Иначе ему пришлось бы подготавливать победу. Ехать к судье. И ещё неизвестно, что за человек оказался бы этот судья и что он потребовал бы с Дюка. Может, запросил бы, как Мефистофель, его молодую душу. Хотя какая от неё польза…
— Дело твоё, — обиделась Светлана. — Я же не за себя стараюсь.
— А что Дюк должен сделать? — спросила Мареева.
— Ничего! — ответила Кияшко.
Мареева пожала плечами, она ничего не могла понять — отчасти из-за того, что все её умственные и волевые усилия были направлены на то, чтобы не съесть ни одного пирожного и сократить себя в пространстве ещё на одну дырку.
Дюк заметил: бывают такие ситуации, когда все знают, а один человек не знает. И это нормально. Например, муж тёти Зины, Ларискин папаша, гуляет с молодой. Весь дом об этом знает, а тётя Зина нет.
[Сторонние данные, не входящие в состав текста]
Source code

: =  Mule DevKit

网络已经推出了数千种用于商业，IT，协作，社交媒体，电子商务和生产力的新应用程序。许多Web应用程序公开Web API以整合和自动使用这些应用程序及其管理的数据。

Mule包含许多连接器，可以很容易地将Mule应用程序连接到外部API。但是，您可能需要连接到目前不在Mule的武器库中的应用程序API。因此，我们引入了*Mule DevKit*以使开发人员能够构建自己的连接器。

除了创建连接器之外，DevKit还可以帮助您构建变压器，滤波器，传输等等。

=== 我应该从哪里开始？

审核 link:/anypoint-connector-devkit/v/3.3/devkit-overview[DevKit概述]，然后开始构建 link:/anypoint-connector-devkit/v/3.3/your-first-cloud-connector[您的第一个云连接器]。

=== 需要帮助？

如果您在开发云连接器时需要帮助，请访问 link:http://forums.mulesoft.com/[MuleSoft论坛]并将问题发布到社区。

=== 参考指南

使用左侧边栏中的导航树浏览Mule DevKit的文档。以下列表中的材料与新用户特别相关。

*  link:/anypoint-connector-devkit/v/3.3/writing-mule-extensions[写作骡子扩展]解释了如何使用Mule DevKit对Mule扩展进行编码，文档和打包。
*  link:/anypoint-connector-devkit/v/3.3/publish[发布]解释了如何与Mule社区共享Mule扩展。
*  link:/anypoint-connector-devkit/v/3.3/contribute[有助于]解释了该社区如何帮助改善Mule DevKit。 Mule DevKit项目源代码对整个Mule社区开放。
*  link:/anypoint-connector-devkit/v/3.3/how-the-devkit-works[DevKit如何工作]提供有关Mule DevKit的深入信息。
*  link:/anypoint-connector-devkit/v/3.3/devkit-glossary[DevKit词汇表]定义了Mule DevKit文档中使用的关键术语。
— Пойдёмте танцевать! — предложила неуклюжая Оля Елисеева и первая вскочила из-за стола.
Все переместились в комнату, включили Кияшкин маг и стали втаптывать ковёр в паркет.
Танец был всеобщим, и Дюк замечательно в него вписывался. Он делал движения ногами, будто давил пятками бесчисленные окурки. Ему было весело и отважно.
Кискачи чем-то рассмешил Олю Елисееву, и она, не устояв от хохота, плюхнулась на диван всеми имеющимися килограммами. Ножка хрустнула, диван накренился. Все засмеялись. Дюк присел на корточки, исследовал ножку, — она обломилась по всему основанию, и теперь уже ничего поправить нельзя. И как выходить из положения — непонятно.
Он взял в своей комнате стопку «Иностранок» и «Новых миров», подсунул под диван вместо ножки. Бедность обстановки из тайной стала явной.
Кассетный магнитофон продолжал греметь ансамблем «Чингисхан». Неуклюжий Хонин вошёл в раж и сбил головой подвеску, висящую на люстре. Подвеска упала прямо в фужер, который Серёжка держал в руках. Все заржали. Дюк заметил, что природа смешного — в нарушении принципа «как должно». Например, подвеска должна быть на люстре, а не в фужере. А в фужере должно быть вино, а не подвеска. Все засмеялись, потому что нарушился принцип «как должно» и потому что у всех замечательное настроение, созданное вином и ощущением бесконтрольности, а это почти свобода. И поломанный диван — одно из проявлений свободы.
Фужер треснул, издав прощальный хрустальный стон. Дюк забрал его из Сережиных рук, вынес на кухню и поглядел, как можно поправить трещину. Но поправить было нельзя, можно только скрыть следы преступления.
Фужер был подарен маме на свадьбу шестнадцать лет назад. С тех пор из двенадцати осталось два фужера. Теперь один.
Дюк вышел на лестницу, выкинул фужер в мусоропровод, а когда вернулся в комнату, увидел, что свет выключен и все распределились по парам.
Хонин с Мареевой, поскольку они оба интеллектуалы с математическим уклоном. Кискачи — с Елисеевой, поскольку он её рассмешил, а ничего не роднит людей так, как общий смех. Булеев с Кияшкой, по принципу: «Если двое краше всех в округе, как же им не думать друг о друге».